**Problem**:
Nothing but the lines from the one containing "markets coming from" through the end of the entries below should be set down, each exactly as written.
• • •
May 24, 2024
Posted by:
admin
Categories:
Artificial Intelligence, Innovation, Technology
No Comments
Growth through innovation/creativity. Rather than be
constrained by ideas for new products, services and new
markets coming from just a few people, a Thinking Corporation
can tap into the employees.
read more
• • •
**Result**:
markets coming from just a few people, a Thinking Corporation
can tap into the employees.
read more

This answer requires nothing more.